Photo by stevendepolo/FlickrCC
I'm a sucker for catalogs. I'll pick up the mail and flip through Patagonia on the way up the stairs; I'll spread Sur La Table across the counter while my breakfast is toasting. Sporty style and a gourmet kitchen, in full glossy color. Look!
But so many pages of outerwear and cookware, with their absurd sales pitches, cannot compare with catalogs of seeds. Never mind fleece in shades of cantaloupe or eggplant; you can grow the fruits and vegetables themselves. Over the holidays, I canceled or recycled all of our catalogs but two, which I took with me on trips home and other visits. Southern Exposure Seed Exchange features neat drawings (like gnomes schlepping peppers) throughout its alphabetical listings of everything from artichokes to watermelon. And Seed Savers Exchange displays vibrant, mouth-watering photos of corn, tomatoes, and dozens of other crops. Beautiful, bountiful harvests, only months away! I thumbed through feeling hungry and hopeful. Both Southern Exposure, a cooperative, and Seed Savers, a nonprofit, promote biodiversity and heirloom varieties and proscribe genetic engineering.
Unfortunately, I had no land. I'd just spent the summer and fall on a farm in central Virginia, and back in Washington, D.C., I was looking for places to grow food. The tiny, probably contaminated plot in front of my row house? A community garden, with its ages-long waiting list? An empty lot on N Street? Nothing was too promising.
Then, in late December, I forwarded my boyfriend, Daniel, a Washington Post article on area schools' greening projects, including the efforts of the Bullis School, which he had attended, to serve locally produced food. He emailed the school expressing interest, and two weeks later we were there, with the business officer and head of school, making plans for a vegetable garden. They already had four raised growing beds, each 50 feet long, for teachers, and we could use two. Also—land!—the school could fence in a 250-square-foot plot. We'd grow for the cafeteria, focusing on spring and fall crops, and hope that students would visit. Not quite the Edible Schoolyard, but maybe something like it.
And so I started ogling seeds with purpose. One Monday, Daniel and I took over a bookstore table, strewing it with catalogs and seeding schedules. We considered weather and timing (Washington isn't quite "coast" or "inland plains") and carefully drew maps of our garden beds and plot, to scale. We grouped plant families together, so in future seasons we or others could try to manage pests, diseases, and soil fertility through crop rotations. As the hours rolled by, we kept consulting that trusty manual, The New Organic Grower, by Eliot Coleman.

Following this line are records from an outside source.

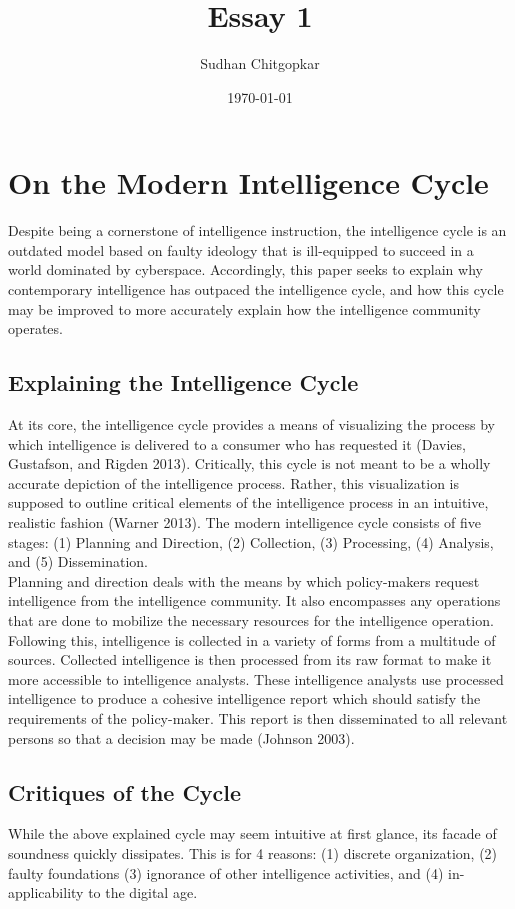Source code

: \documentclass[10pt, letterpaper]{article}
\title{Essay 1}
\author{Sudhan Chitgopkar}
\date{\today}
\begin{document}
\newpage
\tableofcontents
{}
\listoffigures
\newpage
\doublespacing
\section{On the Modern Intelligence Cycle}
Despite being a cornerstone of intelligence instruction, the intelligence cycle is an outdated model based on faulty ideology that is ill-equipped to succeed in a world dominated by cyberspace. Accordingly, this paper seeks to explain why contemporary intelligence has outpaced the intelligence cycle, and how this cycle may be improved to more accurately explain how the intelligence community operates.
\subsection{Explaining the Intelligence Cycle}
At its core, the intelligence cycle provides a means of visualizing the process by which intelligence is delivered to a consumer who has requested it (Davies, Gustafson, and Rigden 2013). Critically, this cycle is not meant to be a wholly accurate depiction of the intelligence process. Rather, this visualization is supposed to outline critical elements of the intelligence process in an intuitive, realistic fashion (Warner 2013). The modern intelligence cycle consists of five stages: (1) Planning and Direction, (2) Collection, (3) Processing, (4) Analysis, and (5) Dissemination. \\

Planning and direction deals with the means by which policy-makers request intelligence from the intelligence community. It also encompasses any operations that are done to mobilize the necessary resources for the intelligence operation. Following this, intelligence is collected in a variety of forms from a multitude of sources. Collected intelligence is then processed from its raw format to make it more accessible to intelligence analysts. These intelligence analysts use processed intelligence to produce a cohesive intelligence report which should satisfy the requirements of the policy-maker. This report is then disseminated to all relevant persons so that a decision may be made (Johnson 2003).

\subsection{Critiques of the Cycle}
While the above explained cycle may seem intuitive at first glance, its facade of soundness quickly dissipates. This is for 4 reasons: (1) discrete organization, (2) faulty foundations (3) ignorance of other intelligence activities, and (4) in-applicability to the digital age. \\
\end{document}
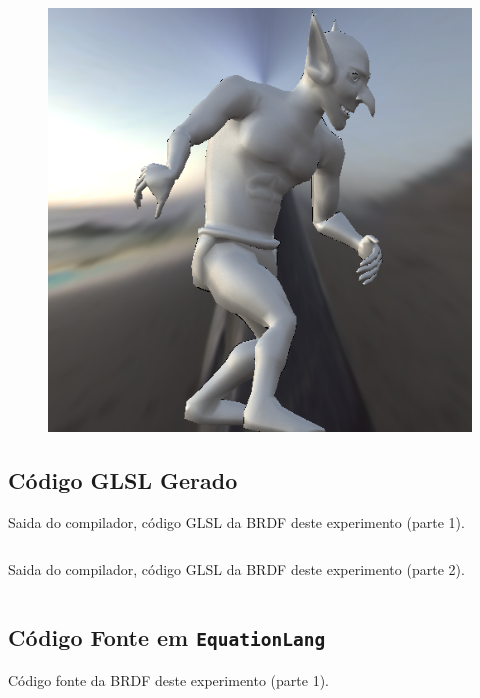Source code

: \begin{figure}[H]
\endminipage\hfill
{}%
  \includegraphics[width=\linewidth]{./Imagens/brdfs/ward-goblin.png}
\endminipage
\end{figure}

\subsection{Código GLSL Gerado}
\begin{codigo}[H]
    \caption{\small Saida do compilador, código GLSL da BRDF deste experimento (parte 1). }
    \label{cod-ward-eqlang-declarations}
\begin{lstlisting}[language=C, inputencoding=utf8]
\end{lstlisting}
\end{codigo}

\begin{codigo}[H]
    \caption{\small Saida do compilador, código GLSL da BRDF deste experimento  (parte 2). }
    \label{cod-ward-eqlang}
\begin{lstlisting}[language=C, inputencoding=utf8]
\end{lstlisting}
\end{codigo}

\subsection{Código Fonte em \texttt{EquationLang}}
\begin{codigo}[H]
    \caption{\small Código fonte da BRDF deste experimento (parte 1).}
    \label{cod-ward-eqlang}
\begin{lstlisting}[language=tex, frame=none, inputencoding=utf8]
\end{lstlisting}
\end{codigo}
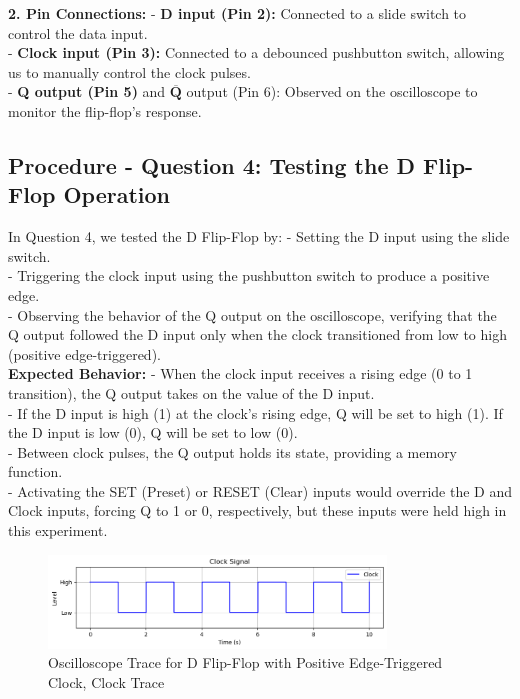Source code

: \documentclass{article}
\begin{document}
    \textbf{2. Pin Connections:}
    - \textbf{D input (Pin 2):} Connected to a slide switch to control the data input.
    \\
    - \textbf{Clock input (Pin 3):} Connected to a debounced pushbutton switch, allowing us to manually control the clock pulses.
    \\
    - \textbf{Q output (Pin 5)} and \(\overline{\textbf{Q}}\) output (Pin 6): Observed on the oscilloscope to monitor the flip-flop’s response.
    \\

    \subsection*{\textbf{Procedure - Question 4: Testing the D Flip-Flop Operation}}
    In Question 4, we tested the D Flip-Flop by:
    - Setting the D input using the slide switch.
    \\
    - Triggering the clock input using the pushbutton switch to produce a positive edge.
    \\
    - Observing the behavior of the Q output on the oscilloscope, verifying that the Q output followed the D input only when the clock transitioned from low to high (positive edge-triggered).
    \\

    \textbf{Expected Behavior:}
    - When the clock input receives a rising edge (0 to 1 transition), the Q output takes on the value of the D input.
    \\
    - If the D input is high (1) at the clock’s rising edge, Q will be set to high (1). If the D input is low (0), Q will be set to low (0).
    \\
    - Between clock pulses, the Q output holds its state, providing a memory function.
    \\
    - Activating the SET (Preset) or RESET (Clear) inputs would override the D and Clock inputs, forcing Q to 1 or 0, respectively, but these inputs were held high in this experiment.
    \\

    \begin{figure}[H]
        \centering
        \includegraphics[width=0.8\textwidth]{./img/Lab 11/11_3_1.png}  %
        \caption{Oscilloscope Trace for D Flip-Flop with Positive Edge-Triggered Clock, Clock Trace}
        \label{fig:D_FlipFlop_Oscilloscope_1}
    \end{figure}
\end{document}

We paged through the catalogs again and again. Carwile's Virginia Peanuts, it turned out, had been given by a traveler to an eight-year-old boy around 1910. St. Valery carrots, sweet and tender, dated back to 1880s France. Black Mexican corn was derived from an Iroquois variety. And the tomatoes—oh, the tomatoes. The pages of delicious descriptions were so tempting that in order to keep from getting overwhelmed or carried away, I had to stop. Close the catalog. Take a deep breath. OK. No more than four large varieties and two cherries. When we flipped through again, we picked, among others, my beloved Brandywine and the irresistibly curious Radiator Charlie's Mortgage Lifter. Southern Exposure described the legend of a 1930s West Virginia radiator repairman, M.C. Byles, with four big old tomato varieties and a baby's ear syringe, patiently cross-pollinating.
We proposed our list to the food-service manager at Bullis, who said she could use just about everything except summer squash and kale. Really, kids, no kale? Not even the First Lady's favorite, delicious Lacinato? Apparently not. Still, we'll grow some of our crops in novelty quantities, to get students' attention. The peanuts, for example, and soybeans (Daniel wants to make soy milk). And marvelous fractal Romanesco broccoli. And horned melons. No tobacco or cannabis. But artichokes.
The seeds are in the mail, and I'm eagerly awaiting them. In the next few weeks—if it stops snowing—we'll direct seed some crops. Others we'll let germinate in black plastic flats, under florescent grow lights on the third floor of the school's administration building. By May, with any luck, the cafeteria's salad bar will look as luscious as the catalogs.